CLARKSVILLE, TN (CLARKSVILLE NOW) – The owner of a Nashville and Clarksville website group that publishes arrest booking information has died at age 44 from heart failure, amid an ongoing judge’s order that he pay $364,000 to a Kentucky man whose mugshot he wouldn’t take down.
Jason Wayne Steen owned and operated Scoop Nashville and Clarksville Today, formerly Scoop Clarksville, along with several other brands under the business name Scoop Media Group. The websites primarily publish arrest records, both on the sites and on social platforms including Facebook.
In this case, Scoop Nashville published the arrest mugshot of David Tindell of Paducah, Kentucky, on June 15, 2021. Tindell requested its removal two days later, on June 17, 2021, according to McCracken County, Kentucky, Circuit Court records. The charges against Tindell were later dismissed and expunged, on June 29, 2022.
“I was falsely accused of a rather egregious crime in Nashville that I didn’t do – I wasn’t there,” Tindell told Clarksville Now on Thursday. He said the alleged victim wasn’t even in the state at the time. He said he called Steen and asked him to remove the article. “He goes, Oh, no problem, if you’ll send me money via CashApp, we’ll take it down.”
But Tindell wasn’t just any person charged with a crime. He does website and social media management as part of his IT business. “I politely told him about the law,” Tindell said.

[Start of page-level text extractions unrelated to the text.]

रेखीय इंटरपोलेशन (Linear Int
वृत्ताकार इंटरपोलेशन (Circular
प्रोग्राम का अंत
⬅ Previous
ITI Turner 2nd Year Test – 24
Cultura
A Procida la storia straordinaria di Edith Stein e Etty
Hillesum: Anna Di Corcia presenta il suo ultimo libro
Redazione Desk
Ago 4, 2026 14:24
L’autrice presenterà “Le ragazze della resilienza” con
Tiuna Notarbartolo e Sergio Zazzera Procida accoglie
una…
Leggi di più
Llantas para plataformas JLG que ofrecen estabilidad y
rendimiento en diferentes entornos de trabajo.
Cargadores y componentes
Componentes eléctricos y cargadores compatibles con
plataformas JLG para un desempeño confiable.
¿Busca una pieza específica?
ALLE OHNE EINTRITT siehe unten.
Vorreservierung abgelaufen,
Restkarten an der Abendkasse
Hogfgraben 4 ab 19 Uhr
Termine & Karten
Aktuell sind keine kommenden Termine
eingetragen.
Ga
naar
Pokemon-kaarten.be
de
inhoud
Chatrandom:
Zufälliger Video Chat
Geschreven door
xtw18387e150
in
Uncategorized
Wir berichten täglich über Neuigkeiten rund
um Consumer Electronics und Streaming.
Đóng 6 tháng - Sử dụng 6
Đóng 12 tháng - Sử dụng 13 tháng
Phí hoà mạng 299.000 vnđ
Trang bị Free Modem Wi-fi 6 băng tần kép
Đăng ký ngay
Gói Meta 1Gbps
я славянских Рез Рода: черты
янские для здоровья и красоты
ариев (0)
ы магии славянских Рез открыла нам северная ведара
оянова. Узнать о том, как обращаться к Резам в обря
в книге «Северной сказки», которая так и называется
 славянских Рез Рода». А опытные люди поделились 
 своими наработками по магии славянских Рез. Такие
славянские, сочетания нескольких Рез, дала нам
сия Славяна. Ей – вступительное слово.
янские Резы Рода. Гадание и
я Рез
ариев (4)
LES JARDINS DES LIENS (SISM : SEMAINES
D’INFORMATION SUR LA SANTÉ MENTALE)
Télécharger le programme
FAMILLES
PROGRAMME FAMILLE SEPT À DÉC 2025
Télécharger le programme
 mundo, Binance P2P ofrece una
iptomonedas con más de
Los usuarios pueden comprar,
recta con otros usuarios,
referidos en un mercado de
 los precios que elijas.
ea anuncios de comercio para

Pay-to-remove illegal in Kentucky
While it is legal to publish booking mugshots in Kentucky, it’s illegal to charge people a fee to remove them.

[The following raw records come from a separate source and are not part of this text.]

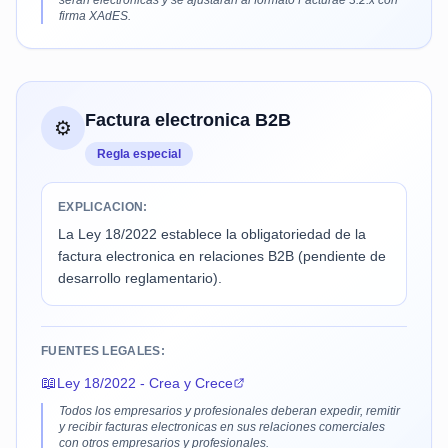
seran electronicas y se ajustaran al formato Facturae 3.2.x con
firma XAdES.
Factura electronica B2B
⚙️
Regla especial
EXPLICACION:
La Ley 18/2022 establece la obligatoriedad de la
factura electronica en relaciones B2B (pendiente de
desarrollo reglamentario).
FUENTES LEGALES:
📖
Ley 18/2022 - Crea y Crece
Todos los empresarios y profesionales deberan expedir, remitir
y recibir facturas electronicas en sus relaciones comerciales
con otros empresarios y profesionales.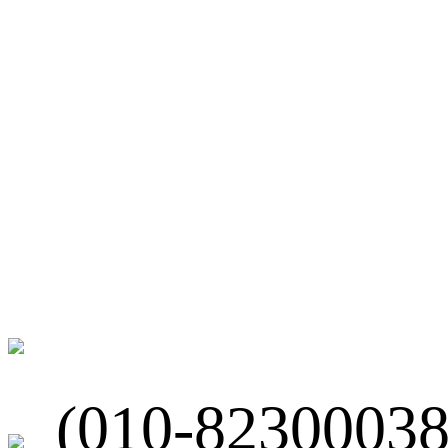
微博
联系我们
北京市海淀区
(010-82300038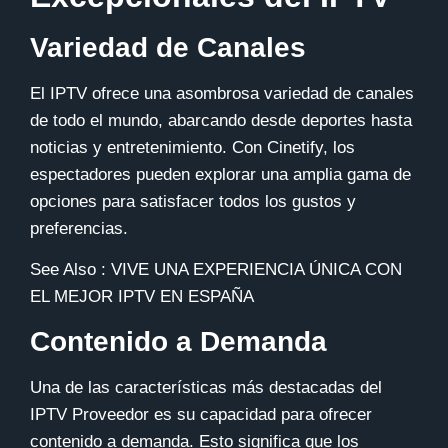
Variedad de Canales
El IPTV
ofrece una asombrosa variedad de canales
de todo el mundo, abarcando desde deportes hasta
noticias y entretenimiento. Con Cinetify, los
espectadores pueden explorar una amplia gama de
opciones para satisfacer todos los gustos y
preferencias.
See Also :
VIVE UNA EXPERIENCIA ÚNICA CON
EL MEJOR IPTV EN ESPAÑA
Contenido a Demanda
Una de las características más destacadas del
IPTV Proveedor es su capacidad para ofrecer
contenido a demanda. Esto significa que los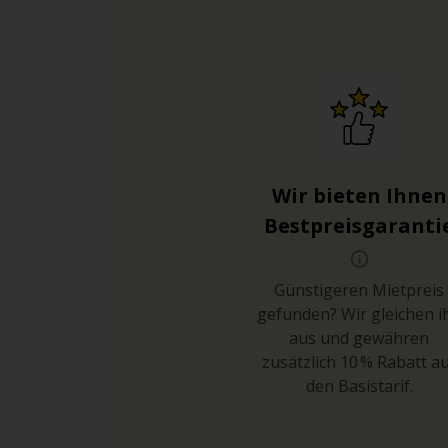
Wir bieten Ihnen
Bestpreisgaranti
Günstigeren Mietpreis
gefunden? Wir gleichen i
aus und gewähren
zusätzlich 10 % Rabatt a
den Basistarif.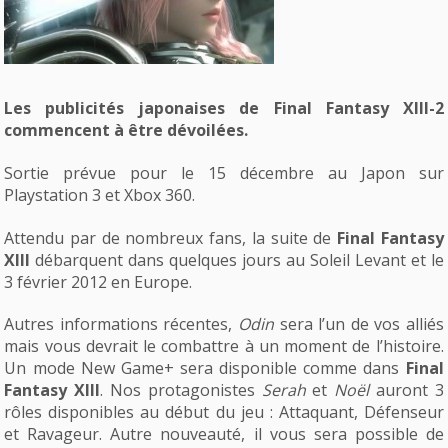
Les publicités japonaises de Final Fantasy XIII-2
commencent à être dévoilées.
Sortie prévue pour le 15 décembre au Japon sur
Playstation 3 et Xbox 360.
Attendu par de nombreux fans, la suite de
Final Fantasy
XIII
débarquent dans quelques jours au Soleil Levant et le
3 février 2012 en Europe.
Autres informations récentes,
Odin
sera l’un de vos alliés
mais vous devrait le combattre à un moment de l’histoire.
Un mode New Game+ sera disponible comme dans
Final
Fantasy XIII
. Nos protagonistes
Serah
et
Noël
auront 3
rôles disponibles au début du jeu : Attaquant, Défenseur
et Ravageur. Autre nouveauté, il vous sera possible de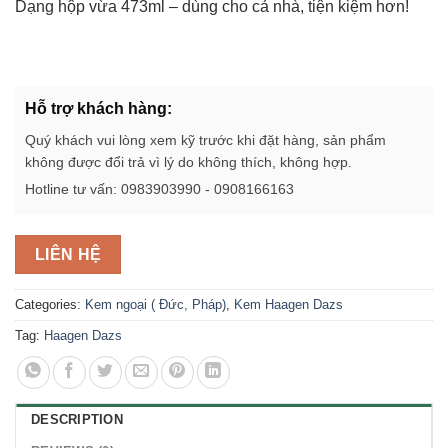
Dạng hộp vừa 473ml – dùng cho cả nhà, tiện kiệm hơn!
Hỗ trợ khách hàng:
Quý khách vui lòng xem kỹ trước khi đặt hàng, sản phẩm
không được đổi trả vì lý do không thích, không hợp.
Hotline tư vấn: 0983903990 - 0908166163
LIÊN HỆ
Categories:
Kem ngoại ( Đức, Pháp)
,
Kem Haagen Dazs
Tag:
Haagen Dazs
DESCRIPTION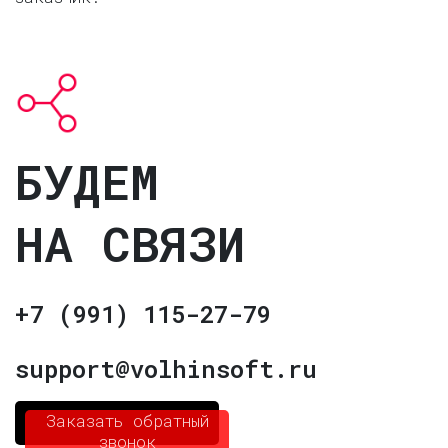
БУДЕМ
НА СВЯЗИ
+7 (991) 115-27-79
support@volhinsoft.ru
Заказать обратный
звонок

“KRS 61.8746 prohibits a person from using a booking photograph in a publication, or posting it on a website of booking photographs or official inmate photographs, if removal of the photograph requires payment of a fee,” according to a Kentucky Attorney General’s Office guide to the Kentucky Open Records Act.
Anyone who violates that law can be liable for damages of not less than $100 per day for the first 30 days after removal is requested, plus $250 per day for the next 30 days, plus $500 per day for each day thereafter, according to the Kentucky law.
That adds up to $364,000 from June 17, 2021, to Aug. 14, 2023, according to an order by Judge Joseph Roark requiring Steen to pay that amount.
Tindell said that instead of taking the mugshot down, Steen “came up with other stuff” and put him “on blast” on social media, then sent him an email saying, “Looks like you got some press today.”
Tindell filed suit, and after he won the Kentucky judgment, his attorney in Clarksville, Dennis Stanford, had the Steen case “domesticated,” meaning that the judge’s order could be enforced in Tennessee. Stanford had been working for months to get Steen served with papers and to obtain disclosures on Steen’s assets.
Steen dies from heart failure
But with legal actions still in process, Steen became ill. He posted to Twitter on Sept. 13 that he would be going on a ventilator. He died Friday night, Oct. 11, of heart failure, according to the Nashville Banner and his obituary from Sellars Funeral Home in Mt. Juliet. Steen, 44, had received a heart transplant in 2017.
Clarksville Today hasn’t been updated since Sept. 12, and Scoop Nashville since Sept. 11. No one from Scoop Nashville or Clarksville Today has responded to phone calls, emails or messages. There is no affiliation between Clarksville Today and Clarksville Now/5 Star Media Group.
Stanford told Clarksville Now that he intends to file a lien for the $364,000 against Steen’s estate.
Steen’s attorney, Elizabeth Birch with Fendley and Etson in Clarksville, said that he’d retained her only a couple of months ago, and her understanding was that he had planned to contest the Kentucky case, as it was a default judgment that he wasn’t aware of.